MUERTE A LOS PIES DEL ÁRBOL (VIVO)

Es la ley de la vida. En un bosque, sobre todo, se ven árboles vivos, orgullosos de seguir siendo los seres vivos más longevos del planeta. Pero ellos también mueren. Y no sólo por acción del hombre. Las enfermedades, la gravedad, los fenómenos atmosféricos, los fuegos… La vida es limitada. La vida siempre tiene un final. Para los pacientes y duraderos árboles, también. Y, por gravedad, todo termina en el suelo. Primero, sobre él. Luego, bajo la misma tierra que un día les proveyó de alimento, convirtiéndose ellos mismos en nutrientes de sus congéneres. Pero la muerte es también la antesala de la vida.

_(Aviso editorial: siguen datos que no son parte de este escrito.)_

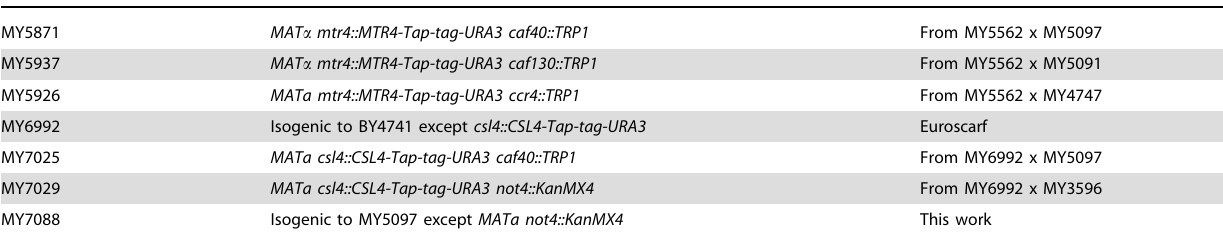
were grown at 30 u C exponentially in high glucose for 24 hours, then diluted to an OD600 of 0.2 and followed for growth during the next 11 hours by measuring the OD600. Found at: doi:10.1371/journal.pone.0006760.s001 (0.23 MB TIF) Figure S2 Accumulation of heterogeneous U14 in mutants of the Ccr4-Not complex. A. Total cellular RNAs isolated from the indicated strains were analyzed by northern blot with a probe against mature U14. The position of mature and extended and polyadenylated U14 is indicated on the right of the blot. A low exposure of the blot was added as a bottom panel to be able to assess the relative levels of mature U14. B. Total cellular RNAs isolated from the indicated strains were analyzed by northern blot with probes against several 3prime-extended snoRNAs (U18, snR71 and U3). The positions of mature and extended snoRNAs are indicated on the right of the blot. Figure S3 Low unspecific background binding of proteins in the tandem affinity purification. Total protein extracts prepared from the indicated strains were subject to the tandem affinity purification protocol. The proteins eluted from the second column were separated by SDS-PAGE and the gel was stained with coomassie. Mass spectrometry analysis of the visible proteins did not reveal any Ccr4-Not complex or exosome subunit (data not shown). Found at: doi:10.1371/journal.pone.0006760.s003 (0.36 MB TIF) Figure S4 Analysis of RNA in glycerol gradient fractionation of total cell extracts. RNA was extracted from 250 microlitre of the glycerol gradient fractions obtained from wild-type cells expressing Tap-tagged Rrp41 (see Fig. 4C, top panel), and these fractions were then analyzed on a 1% agarose gel which was further stained with ethidium bromide to reveal abundant RNAs. The visible tRNAs, and the 18S and 25S rRNAs are indicated. Found at: doi:10.1371/journal.pone.0006760.s004 (0.37 MB TIF) Figure S5 Not5 co-immunoprecipitates with subunits of the exosome and TRAMP complexes. Total protein extracts were prepared from wild-type cells expressing Tap-tagged Rrp45, Rrp46, Mtr3, Rrp43, Rrp40, Rrp4 or Air2, namely from strains MY6425, MY6430, MY6428, MY6429, MY6423, MY5567 or MY7010. 2mg of total protein extracts was incubated with (IP) or without (IP0) antibodies against CBP. 50 mg of total extract (TE), equivalent volume of unbound extract (FT) and the immunopre- cipitate were loaded on SDS-PAGE followed by western blotting with antibodies against Not5, which revealed both Not5 and the Tap-tagged proteins as indicated. Figure S6 RNA is required for the integrity of the largest Rrp41- containing complexes. 5 mg of total protein extracts prepared from wild-type cells expressing Tap-tagged Rrp41 and treated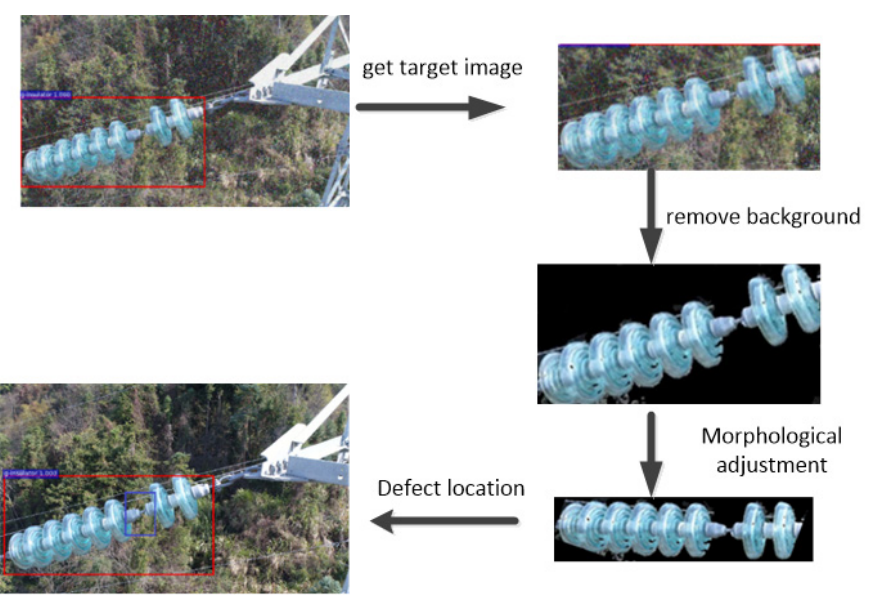
Figure 12. The process of insulator defect detection.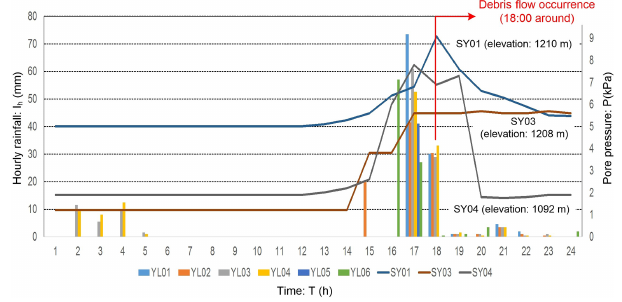
Figure 8. The rainfall and pore pressure in Wenjia gully on 14 Au- gust 2012 (the column graphs are hourly rainfall and the single line curves are pore pressure).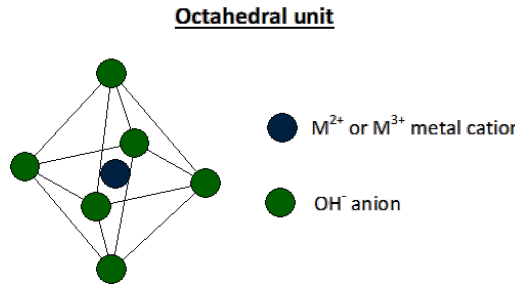
Figure 2. The octahedral unit of brucite-like layers in an hydrotalcite structure.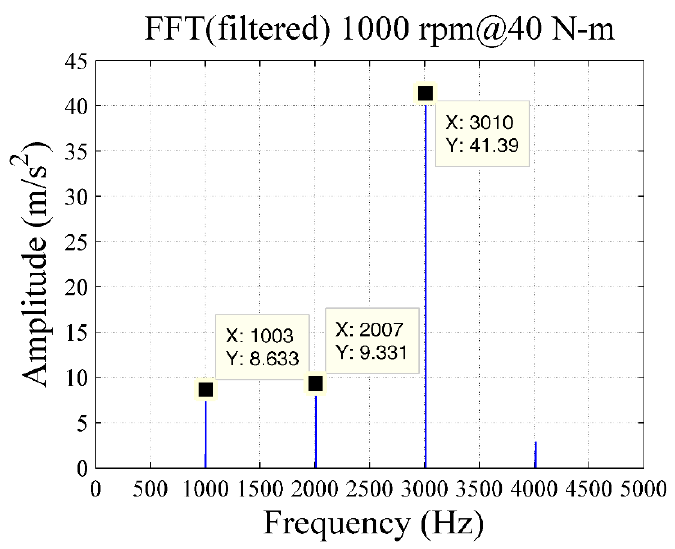
Figure 12. Spectrum of filtered acceleration in the frequency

Tal vez no para quienes agotaron ya su tiempo, sino para los muchos seres que se amparan en esas muertes para asegurar sus propias vidas. Pensemos en la posibilidad de servir de guarida de defensa o de apostadero de caza, de nido de nuevas camadas, de alimento para tantos xilófagos de cualquier tamaño.

Dos árboles, muertos por causas diferentes, reposan en el suelo, mostrando sus diferentes heridas. Nos provocan compasión, a primera vista. Nos recuerdan lo que será de nosotros, más bien pronto que tarde. Nos transmiten asimismo esperanza. Son metáfora de la trascendencia que todos anhelamos de un modo u otro, de saber que nuestro transcurso y nuestra materialidad sirvieron de algo, aunque sea poco. Que merecieron la pena, antes de ser nada. A un lado, enhiesto y vital, otro hermano suyo sigue en pie, y lo seguirá muchos años. La vida sigue, a pesar de todo.